Je rigole. Il a tellement raison. J’aime bien qu’il ait compris tout cela, cet homme. Il est lancé, je le laisse continuer sans l’interrompre.

— Le jour où tu vois cette lumière-là, c’est que c’est toi qui mènes ton ego, et plus le contraire. C’est quand on sait s’asseoir sur son orgueil au besoin qu’on est un vrai humain. Ce jour-là, tu comprends que tu es responsable de ce qui se passe dans ta vie. Bonne et mauvaise nouvelle. La mauvaise, c’est que tu n’as plus l’excuse de ne pas savoir. Tu n’es plus une enfant, plus une ado écervelée, tu es enfin adulte et tu assumes tes responsabilités.

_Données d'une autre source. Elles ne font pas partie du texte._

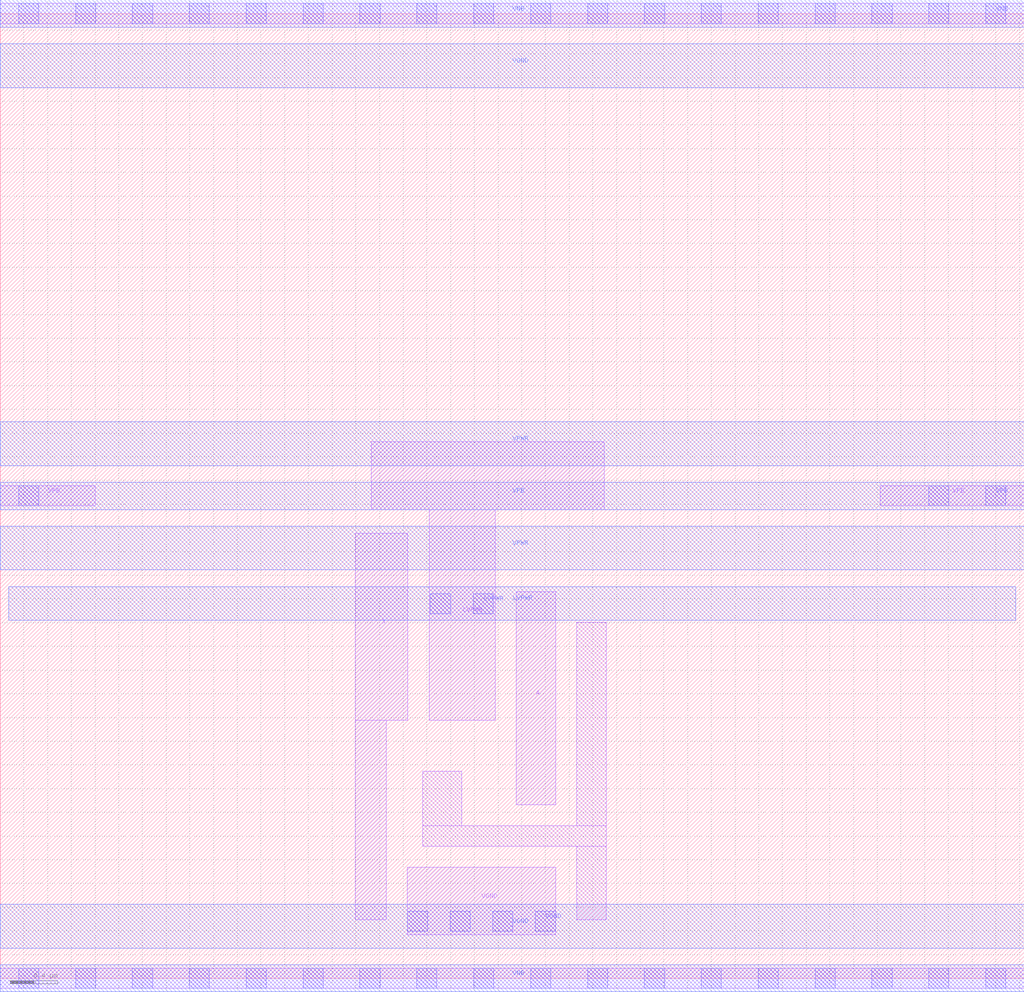
<source format=lef>
# Copyright 2020 The SkyWater PDK Authors
#
# Licensed under the Apache License, Version 2.0 (the "License");
# you may not use this file except in compliance with the License.
# You may obtain a copy of the License at
#
#     https://www.apache.org/licenses/LICENSE-2.0
#
# Unless required by applicable law or agreed to in writing, software
# distributed under the License is distributed on an "AS IS" BASIS,
# WITHOUT WARRANTIES OR CONDITIONS OF ANY KIND, either express or implied.
# See the License for the specific language governing permissions and
# limitations under the License.
#
# SPDX-License-Identifier: Apache-2.0

VERSION 5.5 ;
NAMESCASESENSITIVE ON ;
BUSBITCHARS "[]" ;
DIVIDERCHAR "/" ;
MACRO sky130_fd_sc_hvl__lsbufhv2lv_simple_1
  CLASS CORE ;
  SOURCE USER ;
  ORIGIN  0.000000  0.000000 ;
  SIZE  8.640000 BY  8.140000 ;
  SYMMETRY X Y R90 ;
  SITE unithv ;
  PIN A
    ANTENNAGATEAREA  0.585000 ;
    DIRECTION INPUT ;
    USE SIGNAL ;
    PORT
      LAYER li1 ;
        RECT 4.355000 1.465000 4.685000 3.260000 ;
    END
  END A
  PIN X
    ANTENNADIFFAREA  0.626250 ;
    DIRECTION OUTPUT ;
    USE SIGNAL ;
    PORT
      LAYER li1 ;
        RECT 2.995000 0.495000 3.255000 2.175000 ;
        RECT 2.995000 2.175000 3.440000 3.755000 ;
    END
  END X
  PIN LVPWR
    DIRECTION INOUT ;
    USE POWER ;
    PORT
      LAYER li1 ;
        RECT 3.130000 3.955000 5.095000 4.525000 ;
        RECT 3.620000 2.175000 4.175000 3.955000 ;
    END
    PORT
      LAYER mcon ;
        RECT 3.630000 3.075000 3.800000 3.245000 ;
        RECT 3.990000 3.075000 4.160000 3.245000 ;
    END
    PORT
      LAYER met1 ;
        RECT 0.070000 3.020000 8.570000 3.305000 ;
    END
  END LVPWR
  PIN VGND
    DIRECTION INOUT ;
    USE GROUND ;
    PORT
      LAYER li1 ;
        RECT 3.435000 0.365000 4.685000 0.935000 ;
    END
    PORT
      LAYER mcon ;
        RECT 3.435000 0.395000 3.605000 0.565000 ;
        RECT 3.795000 0.395000 3.965000 0.565000 ;
        RECT 4.155000 0.395000 4.325000 0.565000 ;
        RECT 4.515000 0.395000 4.685000 0.565000 ;
    END
    PORT
      LAYER met1 ;
        RECT 0.000000 0.255000 8.640000 0.625000 ;
    END
    PORT
      LAYER met1 ;
        RECT 0.000000 7.515000 8.640000 7.885000 ;
    END
  END VGND
  PIN VNB
    DIRECTION INOUT ;
    USE GROUND ;
    PORT
      LAYER li1 ;
        RECT 0.000000 -0.085000 8.640000 0.085000 ;
    END
    PORT
      LAYER li1 ;
        RECT 0.000000 8.055000 8.640000 8.225000 ;
    END
    PORT
      LAYER mcon ;
        RECT 0.155000 -0.085000 0.325000 0.085000 ;
        RECT 0.155000  8.055000 0.325000 8.225000 ;
        RECT 0.635000 -0.085000 0.805000 0.085000 ;
        RECT 0.635000  8.055000 0.805000 8.225000 ;
        RECT 1.115000 -0.085000 1.285000 0.085000 ;
        RECT 1.115000  8.055000 1.285000 8.225000 ;
        RECT 1.595000 -0.085000 1.765000 0.085000 ;
        RECT 1.595000  8.055000 1.765000 8.225000 ;
        RECT 2.075000 -0.085000 2.245000 0.085000 ;
        RECT 2.075000  8.055000 2.245000 8.225000 ;
        RECT 2.555000 -0.085000 2.725000 0.085000 ;
        RECT 2.555000  8.055000 2.725000 8.225000 ;
        RECT 3.035000 -0.085000 3.205000 0.085000 ;
        RECT 3.035000  8.055000 3.205000 8.225000 ;
        RECT 3.515000 -0.085000 3.685000 0.085000 ;
        RECT 3.515000  8.055000 3.685000 8.225000 ;
        RECT 3.995000 -0.085000 4.165000 0.085000 ;
        RECT 3.995000  8.055000 4.165000 8.225000 ;
        RECT 4.475000 -0.085000 4.645000 0.085000 ;
        RECT 4.475000  8.055000 4.645000 8.225000 ;
        RECT 4.955000 -0.085000 5.125000 0.085000 ;
        RECT 4.955000  8.055000 5.125000 8.225000 ;
        RECT 5.435000 -0.085000 5.605000 0.085000 ;
        RECT 5.435000  8.055000 5.605000 8.225000 ;
        RECT 5.915000 -0.085000 6.085000 0.085000 ;
        RECT 5.915000  8.055000 6.085000 8.225000 ;
        RECT 6.395000 -0.085000 6.565000 0.085000 ;
        RECT 6.395000  8.055000 6.565000 8.225000 ;
        RECT 6.875000 -0.085000 7.045000 0.085000 ;
        RECT 6.875000  8.055000 7.045000 8.225000 ;
        RECT 7.355000 -0.085000 7.525000 0.085000 ;
        RECT 7.355000  8.055000 7.525000 8.225000 ;
        RECT 7.835000 -0.085000 8.005000 0.085000 ;
        RECT 7.835000  8.055000 8.005000 8.225000 ;
        RECT 8.315000 -0.085000 8.485000 0.085000 ;
        RECT 8.315000  8.055000 8.485000 8.225000 ;
    END
    PORT
      LAYER met1 ;
        RECT 0.000000 -0.115000 8.640000 0.115000 ;
    END
    PORT
      LAYER met1 ;
        RECT 0.000000 8.025000 8.640000 8.255000 ;
    END
  END VNB
  PIN VPB
    DIRECTION INOUT ;
    USE POWER ;
    PORT
      LAYER li1 ;
        RECT 0.000000 3.985000 0.800000 4.155000 ;
    END
    PORT
      LAYER li1 ;
        RECT 7.425000 3.985000 8.640000 4.155000 ;
    END
    PORT
      LAYER mcon ;
        RECT 0.155000 3.985000 0.325000 4.155000 ;
        RECT 7.835000 3.985000 8.005000 4.155000 ;
        RECT 8.315000 3.985000 8.485000 4.155000 ;
    END
    PORT
      LAYER met1 ;
        RECT 0.000000 3.955000 8.640000 4.185000 ;
    END
  END VPB
  PIN VPWR
    DIRECTION INOUT ;
    USE POWER ;
    PORT
      LAYER met1 ;
        RECT 0.000000 3.445000 8.640000 3.815000 ;
    END
    PORT
      LAYER met1 ;
        RECT 0.000000 4.325000 8.640000 4.695000 ;
    END
  END VPWR
  OBS
    LAYER li1 ;
      RECT 3.565000 1.115000 5.115000 1.285000 ;
      RECT 3.565000 1.285000 3.895000 1.745000 ;
      RECT 4.865000 0.495000 5.115000 1.115000 ;
      RECT 4.865000 1.285000 5.115000 3.005000 ;
  END
END sky130_fd_sc_hvl__lsbufhv2lv_simple_1

</source>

La bonne, c’est que tu prends tes responsabilités. C’est toi qui as les rênes de ta vie et tu as les pleins pouvoirs sur elle. Ah, l’odeur du vent de la liberté, le jour où tu percutes ça! 
— La monumentale trouille, oui! Moi, le jour où j’ai compris cela, j’ai eu très peur. Je me suis sentie légère comme une plume, c’est vrai, j’ai adoré savoir que j’étais libre de vivre tout ce que je voulais, mais j’en ai crevé de trouille. D’abord, comme tu dis, ce drôle de sentiment, cette certitude de ne plus jamais pouvoir dire décemment «je ne savais pas». Perdre cette innocence. Plus d’excuses, désormais, quand un truc m’arrive, c’est de ma faute. Et puis après, la peur de faire faux, la peur d’attirer à nouveau des ennuis.

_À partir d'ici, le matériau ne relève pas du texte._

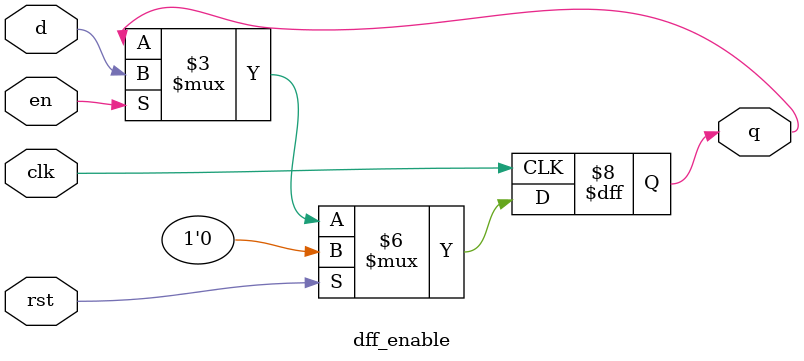
<source format=v>
module dff_enable (
    input  wire clk,
    input  wire rst,   
    input  wire en,      
    input  wire d,
    output reg  q
);

    always @(posedge clk) begin
        if (rst)
            q <= 1'b0;      
        else if (en)
            q <= d;         
        else
            q <= q;        
    end

endmodule

</source>
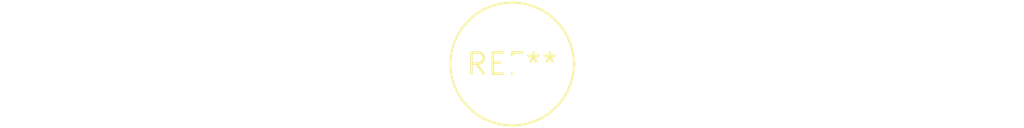
<source format=kicad_pcb>
(kicad_pcb (version 20240108) (generator pcbnew)

  (general
    (thickness 1.6)
  )

  (paper "A4")
  (layers
    (0 "F.Cu" signal)
    (31 "B.Cu" signal)
    (32 "B.Adhes" user "B.Adhesive")
    (33 "F.Adhes" user "F.Adhesive")
    (34 "B.Paste" user)
    (35 "F.Paste" user)
    (36 "B.SilkS" user "B.Silkscreen")
    (37 "F.SilkS" user "F.Silkscreen")
    (38 "B.Mask" user)
    (39 "F.Mask" user)
    (40 "Dwgs.User" user "User.Drawings")
    (41 "Cmts.User" user "User.Comments")
    (42 "Eco1.User" user "User.Eco1")
    (43 "Eco2.User" user "User.Eco2")
    (44 "Edge.Cuts" user)
    (45 "Margin" user)
    (46 "B.CrtYd" user "B.Courtyard")
    (47 "F.CrtYd" user "F.Courtyard")
    (48 "B.Fab" user)
    (49 "F.Fab" user)
    (50 "User.1" user)
    (51 "User.2" user)
    (52 "User.3" user)
    (53 "User.4" user)
    (54 "User.5" user)
    (55 "User.6" user)
    (56 "User.7" user)
    (57 "User.8" user)
    (58 "User.9" user)
  )

  (setup
    (pad_to_mask_clearance 0)
    (pcbplotparams
      (layerselection 0x00010fc_ffffffff)
      (plot_on_all_layers_selection 0x0000000_00000000)
      (disableapertmacros false)
      (usegerberextensions false)
      (usegerberattributes false)
      (usegerberadvancedattributes false)
      (creategerberjobfile false)
      (dashed_line_dash_ratio 12.000000)
      (dashed_line_gap_ratio 3.000000)
      (svgprecision 4)
      (plotframeref false)
      (viasonmask false)
      (mode 1)
      (useauxorigin false)
      (hpglpennumber 1)
      (hpglpenspeed 20)
      (hpglpendiameter 15.000000)
      (dxfpolygonmode false)
      (dxfimperialunits false)
      (dxfusepcbnewfont false)
      (psnegative false)
      (psa4output false)
      (plotreference false)
      (plotvalue false)
      (plotinvisibletext false)
      (sketchpadsonfab false)
      (subtractmaskfromsilk false)
      (outputformat 1)
      (mirror false)
      (drillshape 1)
      (scaleselection 1)
      (outputdirectory "")
    )
  )

  (net 0 "")

  (footprint "L_Axial_L24.0mm_D7.1mm_P5.08mm_Vertical_Vishay_IM-10-28" (layer "F.Cu") (at 0 0))

)

</source>
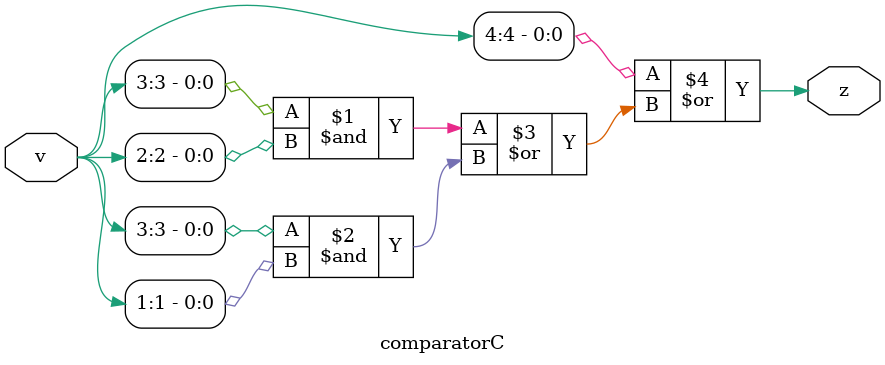
<source format=v>
module lab2_4 (input [17:0] SW, output [8:0] LEDR, LEDG, output [6:0] HEX1, HEX0, HEX4, HEX6);

  wire z1, z2;
  wire c1, c2, c3;
  wire [4:0] s;
  wire z;
  wire [3:0] m, aOut;

  assign LEDR[8:0] = SW[8:0];
  assign LEDG[8] = z1 | z2;
  assign LEDG[4:0] = s[4:0];

  comparator cmp1 (SW[3:0], z1);
  comparator cmp2 (SW[7:4], z2);

  fulladder fa1 (SW[0], SW[4], SW[8], s[0], c1);
  fulladder fa2 (SW[1], SW[5], c1, s[1], c2);
  fulladder fa3 (SW[2], SW[6], c2, s[2], c3);
  fulladder fa4 (SW[3], SW[7], c3, s[3], s[4]);

  comparatorC cmpC (s[4:0], z);
  cctA A (s[3:0], aOut);
  mux M (z, s[3:0], aOut, m);
  cctB B (z, HEX1);
  ssd bcd (m, HEX0);
  
  ssd aSSD (SW[3:0], HEX4);
  ssd bSSD (SW[7:4], HEX6);
  
endmodule

module fulladder (a, b, cIn, s, cOut);
  input a, b, cIn;
  output cOut, s;

  wire d;

  assign d = a ^ b;
  assign s = d ^ cIn;
  assign cOut = (b & ~d) | (d & cIn);
endmodule

module ssd (input [3:0] b, output [6:0] seg);
	 assign seg[0] = ((~b[3] & ~b[2] & ~b[1] &  b[0]) | (~b[3] &  b[2] & ~b[1] & ~b[0]));
	 assign seg[1] = ((~b[3] &  b[2] & ~b[1] &  b[0]) | (~b[3] &  b[2] &  b[1] & ~b[0]));
	 assign seg[2] =  (~b[3] & ~b[2] &  b[1] & ~b[0]);
	 assign seg[3] = ((~b[3] & ~b[2] & ~b[1] &  b[0]) | (~b[3] &  b[2] & ~b[1] & ~b[0]) | (~b[3] &  b[2] & b[1] & b[0]) | (b[3] & ~b[2] & ~b[1] & b[0]));
	 assign seg[4] = ~((~b[2] & ~b[0]) | (b[1] & ~b[0]));
	 assign seg[5] = ((~b[3] & ~b[2] & ~b[1] &  b[0]) | (~b[3] & ~b[2] &  b[1] & ~b[0]) | (~b[3] & ~b[2] & b[1] & b[0]) | (~b[3] & b[2] & b[1] & b[0]));
	 assign seg[6] = ((~b[3] & ~b[2] & ~b[1] &  b[0]) | (~b[3] & ~b[2] & ~b[1] & ~b[0]) | (~b[3] &  b[2] & b[1] & b[0]));

endmodule

module comparator (input [3:0] v, output z);
  assign z = (v[3] & (v[2] | v[1]));
endmodule

module cctA (input [3:0] v, output [3:0] a);
  assign a[0] = v[0];
  assign a[1] = ~v[1];
  assign a[2] = (~v[3] & ~v[1]) | (v[2] & v[1]);
  assign a[3] = (~v[3] & v[1]);
endmodule

module cctB (input z, output [6:0]ssd);
  assign ssd[6] = 1;
  assign ssd[5:4] = 2'b00;
  assign ssd[3:1] = {3{z}};
  assign ssd[0] = z;
endmodule

module mux (s, u, v, m);
  // if ~s, send U
  input s;
  input [3:0] u, v;
  output [3:0] m;

  assign m = ({4{~s}} & u) | ({4{s}} & v);
endmodule

module comparatorC (input [4:0] v, output z);
  assign z = v[4] | ((v[3] & v[2]) | (v[3] & v[1]));
endmodule
</source>
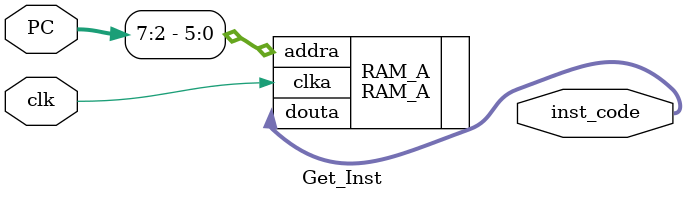
<source format=v>
`timescale 1ns / 1ps	

module Get_Inst(inst_code,clk,PC);
    input clk; 
	 output [31:0] inst_code;
	 
	 input [31:0] PC; 

RAM_A RAM_A(
     .clka(clk), // input clka
     .addra(PC[7:2]), // input [5 : 0] addra
     .douta(inst_code) // output [31 : 0] douta
);

                     
endmodule


</source>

— C’est vrai, il y a un moment complètement flippant. Mais avoue qu’ensuite, c’est allé mieux dans ta vie, non? Tu te rappelles cette vibration, cette émotion à ce moment-là? Le jour où tu as décidé que ça allait se passer autrement? 
— Oui, c’était une sensation nouvelle. Faite de sentiments et d’émotions connus mais la vibration en soi était nouvelle.

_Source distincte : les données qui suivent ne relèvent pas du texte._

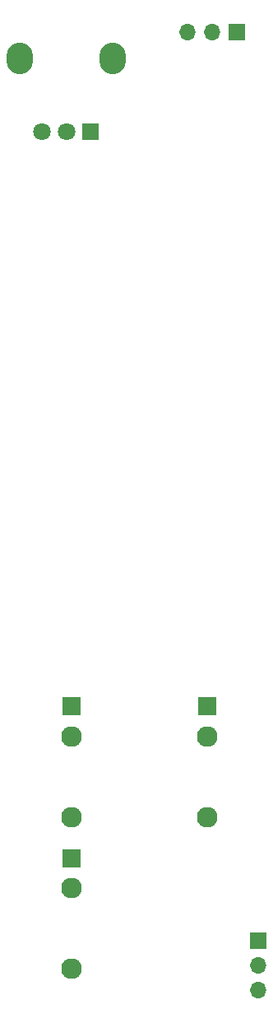
<source format=gbr>
%TF.GenerationSoftware,KiCad,Pcbnew,(7.0.0)*%
%TF.CreationDate,2023-03-26T07:08:49-07:00*%
%TF.ProjectId,electricdruid_vca,656c6563-7472-4696-9364-727569645f76,rev?*%
%TF.SameCoordinates,Original*%
%TF.FileFunction,Soldermask,Bot*%
%TF.FilePolarity,Negative*%
%FSLAX46Y46*%
G04 Gerber Fmt 4.6, Leading zero omitted, Abs format (unit mm)*
G04 Created by KiCad (PCBNEW (7.0.0)) date 2023-03-26 07:08:49*
%MOMM*%
%LPD*%
G01*
G04 APERTURE LIST*
%ADD10R,1.700000X1.700000*%
%ADD11O,1.700000X1.700000*%
%ADD12R,1.930000X1.830000*%
%ADD13C,2.130000*%
%ADD14O,2.720000X3.240000*%
%ADD15R,1.800000X1.800000*%
%ADD16C,1.800000*%
G04 APERTURE END LIST*
D10*
%TO.C,J2*%
X45579999Y-37249999D03*
D11*
X43039999Y-37249999D03*
X40499999Y-37249999D03*
%TD*%
D10*
%TO.C,J3*%
X47749999Y-130749999D03*
D11*
X47749999Y-133289999D03*
X47749999Y-135829999D03*
%TD*%
D12*
%TO.C,JOUT1*%
X28499999Y-122219999D03*
D13*
X28500000Y-133620000D03*
X28500000Y-125320000D03*
%TD*%
D12*
%TO.C,JSIG1*%
X42499999Y-106599999D03*
D13*
X42500000Y-118000000D03*
X42500000Y-109700000D03*
%TD*%
D12*
%TO.C,JENV1*%
X28499999Y-106599999D03*
D13*
X28500000Y-118000000D03*
X28500000Y-109700000D03*
%TD*%
D14*
%TO.C,RVBIAS1*%
X23199999Y-39974999D03*
X32799999Y-39974999D03*
D15*
X30499999Y-47474999D03*
D16*
X28000000Y-47475000D03*
X25500000Y-47475000D03*
%TD*%
M02*

</source>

— C’est celle de la transformation. L’alchimie, le grand œuvre. Le plomb qui se met à vibrer à la fréquence de l’or. Notre propre ombre qui devient lumière. Une fois que tu l’as ressentie, c’est imprimé dans tes cellules. 
— Oui, et ensuite, tu sais que tu transformes vraiment seulement quand tu ressens à nouveau cette vibration. 
— Et tu peux libérer le passé. Le plomb du passé n’existe plus tu emportes avec toi l’or du présent. Le passé change tout le temps, tout comme le futur. Seul l’instant présent existe.